Una herejía en el Domingo de Ramos 2025 en Italia


Cuando se habla de la Divinidad de Jesucristo, no se puede ser ambiguo, sobre todo en lo que se refiere a las traducciones bíblicas.
El Verbo, que se hizo carne, merece ser proclamado con fidelidad y claridad de términos, porque se trata de un dogma, no de habladurías.
Cada palabra traducida conlleva una responsabilidad: la de no oscurecer el misterio, sino dejarlo resplandecer en su plenitud divina.
La verdad sobre Cristo no se presta a simplificaciones mediáticas; exige respeto, discernimiento y amor por lo que es eterno
El próximo domingo, 13 de abril de 2025, la Iglesia proclamará un texto muy comprometido en la segunda lectura de la misa del Domingo de Ramos.

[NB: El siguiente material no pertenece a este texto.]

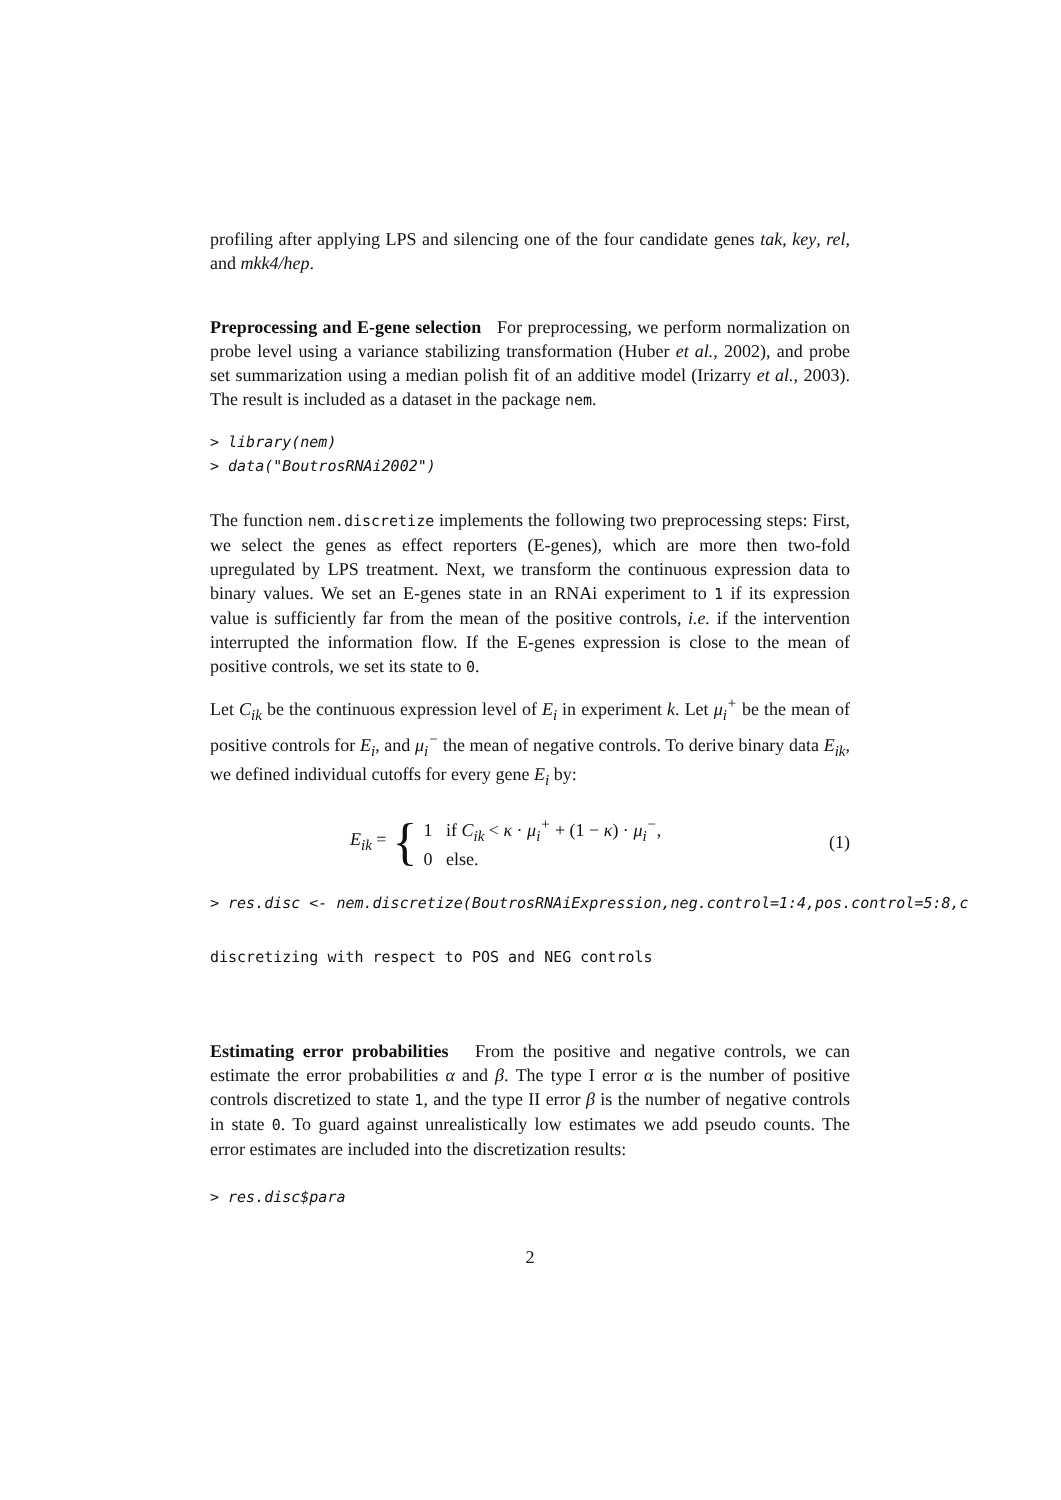profiling after applying LPS and silencing one of the four candidate genes tak, key, rel, and mkk4/hep.
Preprocessing and E-gene selection For preprocessing, we perform normalization on probe level using a variance stabilizing transformation (Huber et al., 2002), and probe set summarization using a median polish fit of an additive model (Irizarry et al., 2003). The result is included as a dataset in the package nem.
> library(nem)
> data("BoutrosRNAi2002")
The function nem.discretize implements the following two preprocessing steps: First, we select the genes as effect reporters (E-genes), which are more then two-fold upregulated by LPS treatment. Next, we transform the continuous expression data to binary values. We set an E-genes state in an RNAi experiment to 1 if its expression value is sufficiently far from the mean of the positive controls, i.e. if the intervention interrupted the information flow. If the E-genes expression is close to the mean of positive controls, we set its state to 0.
Let C<sub>ik</sub> be the continuous expression level of E<sub>i</sub> in experiment k. Let μ<sub>i</sub><sup>+</sup> be the mean of positive controls for E<sub>i</sub>, and μ<sub>i</sub><sup>−</sup> the mean of negative controls. To derive binary data E<sub>ik</sub>, we defined individual cutoffs for every gene E<sub>i</sub> by:
E<sub>ik</sub> = { 1 if C<sub>ik</sub> < κ · μ<sub>i</sub><sup>+</sup> + (1 − κ) · μ<sub>i</sub><sup>−</sup>,
0 else.
(1)
> res.disc <- nem.discretize(BoutrosRNAiExpression,neg.control=1:4,pos.control=5:8,c
discretizing with respect to POS and NEG controls
Estimating error probabilities From the positive and negative controls, we can estimate the error probabilities α and β. The type I error α is the number of positive controls discretized to state 1, and the type II error β is the number of negative controls in state 0. To guard against unrealistically low estimates we add pseudo counts. The error estimates are included into the discretization results:
> res.disc$para
2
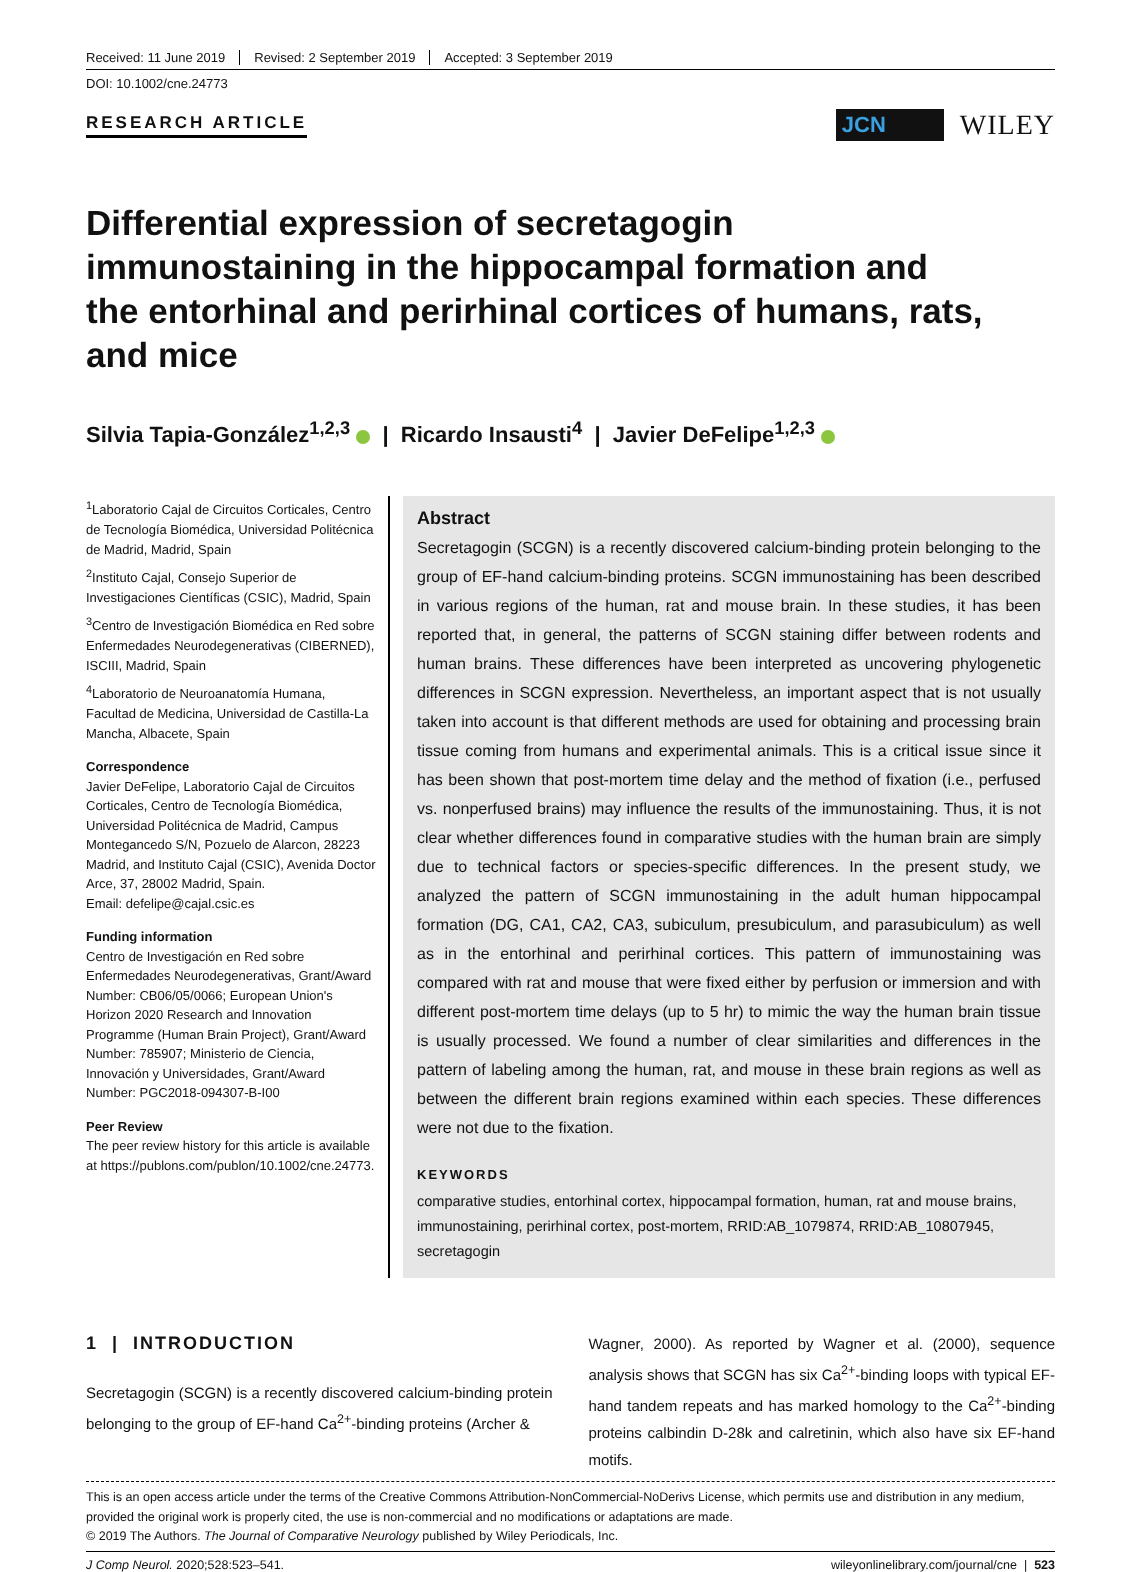Received: 11 June 2019 Revised: 2 September 2019 Accepted: 3 September 2019
DOI: 10.1002/cne.24773
RESEARCH ARTICLE
JCN
WILEY
Differential expression of secretagogin immunostaining in the hippocampal formation and the entorhinal and perirhinal cortices of humans, rats, and mice
Silvia Tapia-González<sup>1,2,3</sup> | Ricardo Insausti<sup>4</sup> | Javier DeFelipe<sup>1,2,3</sup>
<sup>1</sup> Laboratorio Cajal de Circuitos Corticales, Centro de Tecnología Biomédica, Universidad Politécnica de Madrid, Madrid, Spain
<sup>2</sup> Instituto Cajal, Consejo Superior de Investigaciones Científicas (CSIC), Madrid, Spain
<sup>3</sup> Centro de Investigación Biomédica en Red sobre Enfermedades Neurodegenerativas (CIBERNED), ISCIII, Madrid, Spain
<sup>4</sup> Laboratorio de Neuroanatomía Humana, Facultad de Medicina, Universidad de Castilla-La Mancha, Albacete, Spain
Correspondence
Javier DeFelipe, Laboratorio Cajal de Circuitos Corticales, Centro de Tecnología Biomédica, Universidad Politécnica de Madrid, Campus Montegancedo S/N, Pozuelo de Alarcon, 28223 Madrid, and Instituto Cajal (CSIC), Avenida Doctor Arce, 37, 28002 Madrid, Spain.
Email: defelipe@cajal.csic.es
Funding information
Centro de Investigación en Red sobre Enfermedades Neurodegenerativas, Grant/Award Number: CB06/05/0066; European Union's Horizon 2020 Research and Innovation Programme (Human Brain Project), Grant/Award Number: 785907; Ministerio de Ciencia, Innovación y Universidades, Grant/Award Number: PGC2018-094307-B-I00
Peer Review
The peer review history for this article is available at https://publons.com/publon/10.1002/cne.24773.
Abstract
Secretagogin (SCGN) is a recently discovered calcium-binding protein belonging to the group of EF-hand calcium-binding proteins. SCGN immunostaining has been described in various regions of the human, rat and mouse brain. In these studies, it has been reported that, in general, the patterns of SCGN staining differ between rodents and human brains. These differences have been interpreted as uncovering phylogenetic differences in SCGN expression. Nevertheless, an important aspect that is not usually taken into account is that different methods are used for obtaining and processing brain tissue coming from humans and experimental animals. This is a critical issue since it has been shown that post-mortem time delay and the method of fixation (i.e., perfused vs. nonperfused brains) may influence the results of the immunostaining. Thus, it is not clear whether differences found in comparative studies with the human brain are simply due to technical factors or species-specific differences. In the present study, we analyzed the pattern of SCGN immunostaining in the adult human hippocampal formation (DG, CA1, CA2, CA3, subiculum, presubiculum, and parasubiculum) as well as in the entorhinal and perirhinal cortices. This pattern of immunostaining was compared with rat and mouse that were fixed either by perfusion or immersion and with different post-mortem time delays (up to 5 hr) to mimic the way the human brain tissue is usually processed. We found a number of clear similarities and differences in the pattern of labeling among the human, rat, and mouse in these brain regions as well as between the different brain regions examined within each species. These differences were not due to the fixation.
KEYWORDS
comparative studies, entorhinal cortex, hippocampal formation, human, rat and mouse brains, immunostaining, perirhinal cortex, post-mortem, RRID:AB_1079874, RRID:AB_10807945, secretagogin
1 | INTRODUCTION
Secretagogin (SCGN) is a recently discovered calcium-binding protein belonging to the group of EF-hand Ca<sup>2+</sup>-binding proteins (Archer &
Wagner, 2000). As reported by Wagner et al. (2000), sequence analysis shows that SCGN has six Ca<sup>2+</sup>-binding loops with typical EF-hand tandem repeats and has marked homology to the Ca<sup>2+</sup>-binding proteins calbindin D-28k and calretinin, which also have six EF-hand motifs.
This is an open access article under the terms of the Creative Commons Attribution-NonCommercial-NoDerivs License, which permits use and distribution in any medium, provided the original work is properly cited, the use is non-commercial and no modifications or adaptations are made.
© 2019 The Authors. The Journal of Comparative Neurology published by Wiley Periodicals, Inc.
J Comp Neurol. 2020;528:523–541. wileyonlinelibrary.com/journal/cne | 523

En efecto, el himno cristológico contenido en la Carta de San Pablo a los Filipenses (2,6-11), cumbre teológica de la cristología paulina, será leído, pero propuesto a los fieles de forma profundamente alterada en su nueva traducción por la CEI (Conferencia obispos italianos) de 2008.
Una alteración que, lejos de ser un mero matiz lingüístico, representa una herida infligida a la verdad de fe.
Una alteración en que se toca el corazón mismo del misterio cristiano: la naturaleza plena, inequívoca y divina de Jesucristo.
No se trata de un descuido ni de una elección al azar. En el versículo 6, donde la traducción de 1974 afirmaba claramente que Cristo
Cristo Jesús, siendo de condición divina,
no consideró como presa codiciable
el ser igual a Dios,
sino que se anonadó a sí mismo
tomando la forma de siervo,
hecho semejante a los hombres;
pero la CEI de 2008 dice: «no consideraba un privilegio ser como Dios». Nuevas palabras, pero con un significado chocante. Sustituir «igualdad con Dios» por «ser como Dios» es más que un error.
Es una desviación teológica, una cesión al relativismo, una distorsión que insinúa la duda donde la Iglesia siempre ha profesado la certeza.
En el griego original, San Pablo escribe: to einai isa Theō, «siendo igual a Dios» – no «como Dios».
La Vulgata confirma: aequalem Deo. ¿De dónde procede entonces esta ambigua expresión «ser como Dios»? Ciertamente no de la Escritura, ni de la Tradición. Es una invención, una construcción artificial que se desliza hacia la herejía: una reinterpretación que atenúa, desvanece, casi niega la divinidad del Hijo, confundiéndolo con una criatura, un profeta, un ejemplo moral. Pero no el Dios consustancial al Padre.
He aquí, pues, que en el mismo día en que la Iglesia entra en la semana más sagrada del año, en el día en que se contempla el misterio de la humillación y glorificación del Hijo, se proclama una versión contaminada del luteranismo, una versión mutilada de esa verdad que es la única que da sentido a la Cruz: que quien se bajó hasta la muerte de cruz fue Dios mismo. No uno «como Dios», sino Dios.
¿Comprendes que si la «duda» se cuela y no hay claridad sobre la Divinidad de Jesucristo, toda la fe católica, la Tradición, la Palabra de Dios, el Catecismo carecen de sentido?
Esta manipulación -porque lo parece- no es un hecho aislado. Es el emblema de todo un planteamiento de la Biblia CEI de 2008, que en varios puntos manifiesta inexactitudes, omisiones, timidez doctrinal.
Se ha hablado de actualización lingüística, de mayor accesibilidad. Pero ¿a qué precio? Si la accesibilidad implica la ocultación del dogma, es un precio que la Iglesia no puede, ni debe pagar.
Que esta traducción siga en uso después de semejante error es inaceptable. No se puede callar. No se puede hacer la vista gorda.
Si se manipula el Himno de los Filipenses, texto fundacional de la cristología, ¿qué queda del Evangelio? Esta traducción, tal como es, debe ser retirada, revisada, reconsagrada a la verdad.
Por eso volvemos a proponer hoy, años después, la primera pista, la primera señal de esta deriva. Fue el 22 de octubre de 2020. Desde entonces, nada ha cambiado. Pero la Verdad no envejece, y las mentiras -aunque sean aprobadas litúrgicamente- siguen siendo mentiras.
Ahora, más que nunca, es el momento de estar alerta. Volver al hebreo, al griego, al latín, a la Tradición viva de la Iglesia. Porque ninguna «novedad» lingüística vale tanto como la eternidad del Logos hecho carne.